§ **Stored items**
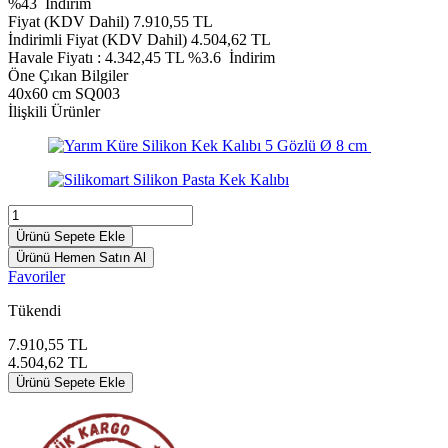
%
43
İndirim
Fiyat (KDV Dahil)
7.910,55
TL
İndirimli Fiyat (KDV Dahil)
4.504,62
TL
Havale Fiyatı :
4.342,45
TL
%3.6
İndirim
Öne Çıkan Bilgiler
40x60 cm SQ003
İlişkili Ürünler
Ürünü Sepete Ekle
Ürünü Hemen Satın Al
Favoriler
Tükendi
7.910,55
TL
4.504,62
TL
Ürünü Sepete Ekle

§ **Requirement**
Your answer must be an exact reproduction of all entries, containing no pictures.

§ **Completed task**
%
43
İndirim
Fiyat (KDV Dahil)
7.910,55
TL
İndirimli Fiyat (KDV Dahil)
4.504,62
TL
Havale Fiyatı :
4.342,45
TL
%3.6
İndirim
Öne Çıkan Bilgiler
40x60 cm SQ003
İlişkili Ürünler
Ürünü Sepete Ekle
Ürünü Hemen Satın Al
Favoriler
Tükendi
7.910,55
TL
4.504,62
TL
Ürünü Sepete Ekle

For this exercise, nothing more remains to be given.